Tarik Moukrime et son cancer: «Je suis en pleine renaissance»

Un an après avoir pris connaissance de son cancer des testicules, Tarik Moukrime se sent d’attaque pour aller aux JO 2016.

David Lehaire
Tarik Moukrime et son cancer: «Je suis en pleine renaissance»
moukrime ©Belga

C’est l’histoire d’un mec qui a déboulé sans crier gare jusqu’à la 8e place du 1 500 m européen de Zürich en août 2014. Celle d’un demi-fondeur talentueux qui apporta d’emblée un vent de fraîcheur sur l’athlétisme.

Aujourd'hui, c'est surtout l'histoire très forte d'un type qui revient de l'enfer. Car depuis son apparition en Suisse, Tarik Moukrime a dû mener un combat bien plus délicat. Celui contre la maladie. «Quand on m'a annoncé il y a juste un an que je souffrais d'un cancer des testicules, mon monde s'est écroulé, dit le Verviétois. Je ne comprenais rien.»

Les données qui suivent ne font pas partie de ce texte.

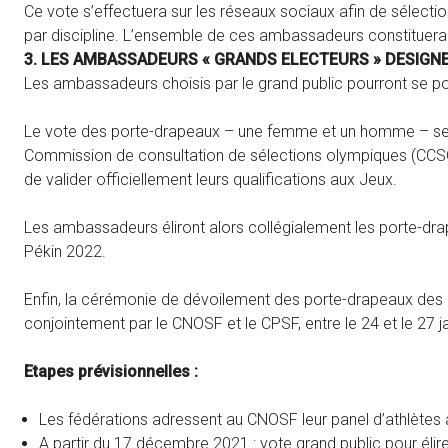
Ce vote s’effectuera sur les réseaux sociaux afin de séle
par discipline. L’ensemble de ces ambassadeurs constituera 
3. LES AMBASSADEURS « GRANDS ELECTEURS » DESIGN
Les ambassadeurs choisis par le grand public pourront se por
Le vote des porte-drapeaux – une femme et un homme – se dé
Commission de consultation de sélections olympiques (CCSO
de valider officiellement leurs qualifications aux Jeux.
Les ambassadeurs éliront alors collégialement les porte-dr
Pékin 2022.
Enfin, la cérémonie de dévoilement des porte-drapeaux des
conjointement par le CNOSF et le CPSF, entre le 24 et le 27 
Etapes prévisionnelles :
Les fédérations adressent au CNOSF leur panel d’athlètes
A partir du 17 décembre 2021 : vote grand public pour élir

Opéré début décembre, il dut passer par une lourde chimiothérapie. «Cela a duré six semaines. J'en ai bavé. Il y a des moments où je ne parvenais plus à tenir debout, où les nausées étaient insupportables et où je n'avais plus de force.» Mais il a tenu bon. «Parce que j'étais décidé à aller de l'avant et à gagner cette bataille.»

Désormais, il arbore un large sourire. À le voir enchaîner les tours de piste à une vitesse folle, on comprend que Tarik est redevenu un athlète de haut niveau. «Me trouver à Lanzarote est très symbolique pour moi. C'est ici que l'on m'avait appris la terrible nouvelle. Quelques jours plus tard, j'avais quand même tenu à prendre le départ de la manche roularienne de la CrossCup. Parce que je ne voulais pas inquiéter ma maman qui se remettait d'une lourde épreuve. Mais bon, à Roulers, j'ai mal couru…» Son esprit était ailleurs, bien sûr. «Le 29, j'y serai de nouveau et, cette fois, ce sera une autre histoire.»

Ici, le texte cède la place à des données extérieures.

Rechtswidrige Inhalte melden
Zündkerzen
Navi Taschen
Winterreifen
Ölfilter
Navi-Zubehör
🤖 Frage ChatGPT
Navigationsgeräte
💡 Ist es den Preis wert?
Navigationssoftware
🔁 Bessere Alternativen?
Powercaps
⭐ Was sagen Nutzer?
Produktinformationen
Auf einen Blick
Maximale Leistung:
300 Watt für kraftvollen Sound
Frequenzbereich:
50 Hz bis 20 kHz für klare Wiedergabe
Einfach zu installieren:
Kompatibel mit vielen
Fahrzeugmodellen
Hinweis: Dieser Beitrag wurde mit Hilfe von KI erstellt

Bien dans son corps, il s'estime plus fort que jamais dans sa tête. «Quand j'ai effectué mon stage mi-juillet au Kenya, j'ai failli tout arrêter. Parce que j'étais complètement à la rue. Mes souffrances étaient énormes. C'était l'enfer. J'ai douté. Je me suis isolé dans ma chambre, j'ai réfléchi et je me suis dit que je ne pouvais pas abandonner, pas après tout ce que j'avais déjà enduré. Ce fut le déclic pour moi. J'ai commencé à prendre du plaisir et à accepter que tout n'irait pas aussi vite que je l'avais cru au début.»

Cet homme de 23 ans voit la vie autrement. «À côté d'une chimio, l'entraînement le plus dur qui soit c'est de la rigolade. Mon seuil d'acceptation de la douleur est beaucoup plus élevé qu'avant ma maladie. Après mon traitement, je suis reparti de zéro. Il a fallu tout reconstruire. Ma présence à Lanzarote, je la vois comme une vraie renaissance. Et je profite de chaque instant.»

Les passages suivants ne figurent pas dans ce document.